"No wonder! I had a restless night myself." He nodded to the hostler. "That will do," and turned away. "I gave a great deal of thought to your mother's case. The fact seems to be that the human organism is a great deal more complicated than we're permitted ourselves to admit, and the tendency of the ordinary man is to make the habitual commonplace, no matter how profoundly mysterious it may be at the outset. Of course at bottom we know very little of the most familiar phenomenon. Why does fire burn and water run? No one really knows."
They were facing the drive, which curved like a lilac ribbon through the green of the lawn, and the estate to Victor's eyes had all the charm of a park combined with the suggestive music of a farmstead.
"It's beautiful here!" he exclaimed.
"I'm glad you like it, and I hope you and your mother will stay till we have put you both straight with the world."
"If I could only do something to pay my freight, Mr. Bartol. I feel like a beggar and a fool to be so helpless.
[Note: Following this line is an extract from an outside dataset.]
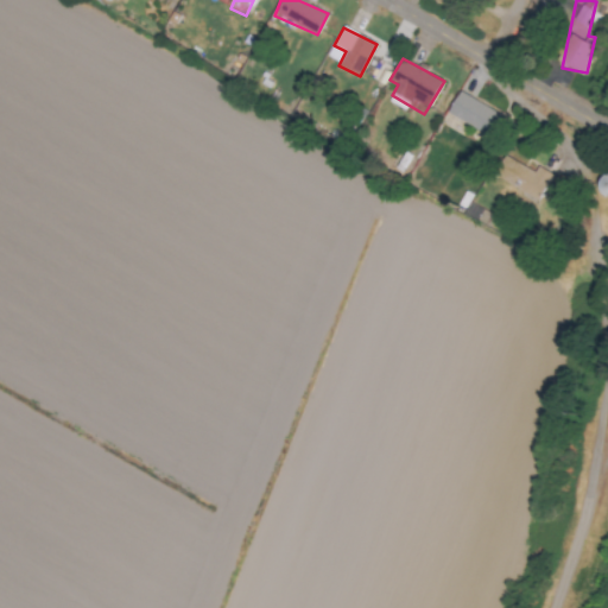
[(489,137),(500,114),(458,93),(447,114),(489,137)]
I was not expecting to be kicked out of college, and I'm pretty well rattled, I'll confess."
"You keep your poise notably," the lawyer replied, with kindly glance. "To be so suddenly introduced to the mystery and the chicanery of the world would bewilder an older and less emotional man."
They breakfasted in a big room filled with the sunlight. Through the open windows the scent of snowy flowers drifted, and the food and service were of a sort that Victor had never seen. A big grape-fruit, filled with sugar and berries; corn-cakes, crisp and golden; bacon delicately broiled, together with eggs (baked in little earthen cups), and last of all, coffee of such fragrance that it seemed to vie with the odor of the flowers without. Each delicious dish was served deftly, quietly, by a sweet-faced maid, who seemed to feel a filial interest in her master.
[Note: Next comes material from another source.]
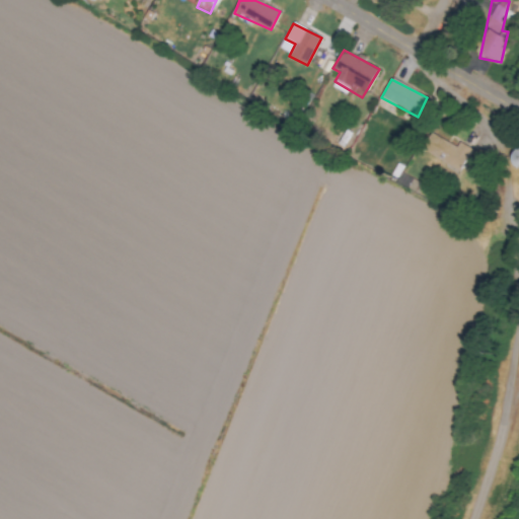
[(458,142),(454,148),(431,134),(421,150),(457,172),(471,150),(458,142)]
The service was a revelation of the perfection to which country life can be brought by one who has both wealth and culture; and Victor wondered that any one could be sad amid such radiant surroundings.
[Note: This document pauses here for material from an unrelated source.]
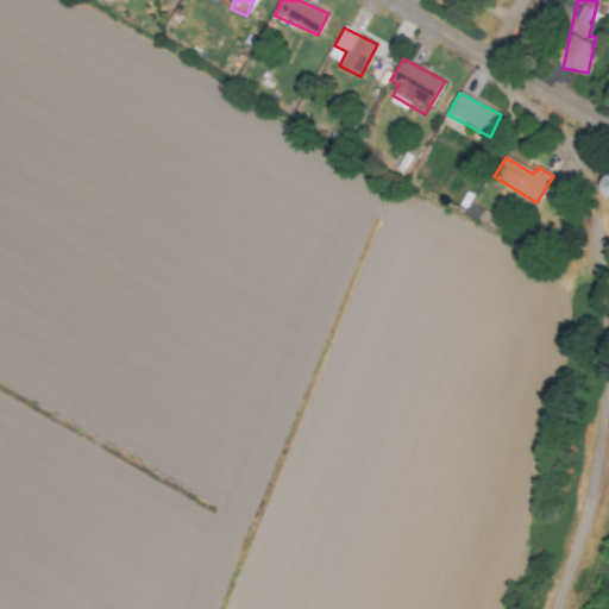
All buildings are outlined.
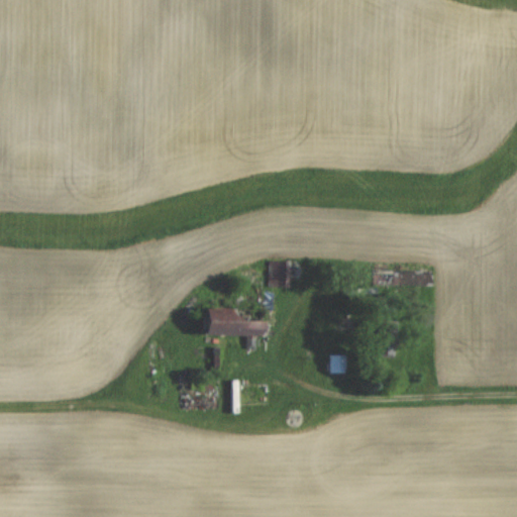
[(267,285),(281,285),(281,260),(267,260),(267,285)]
"I can't see why you ever return to the city," he said, with conviction.
Bartol smiled. "That's the perversity of our human nature. If I were forced to live here all the time the farm might pall upon me, just as if all seasons were spring. As it is, I come back to it from the turmoil of the town with never-cloying appetite. Per contra, these maids and my farm-hands find a visit to the city their keenest delight. To them the parks and the artificial ponds are more beautiful than anything in nature." His tone changed. "In truth, I live on and do my work more from force of habit than from zest. So far as I can, I get back to the simple animal existence, where sun and air and food are the never-failing pleasures. I try to forget that I am a pursuer of criminals. I return to my work in the city, as I say, because it helps to keep my appetite for the rural things. I can't afford to let silence and green trees pall upon me. If I were a little more of a believer," he smiled, "I would say that you and your mother had been sent to me, for of late I have been in a deeper slough of despair than at any time since the death of my wife. I am curious to see how all this is going to affect your mother. She may find it very lonely here."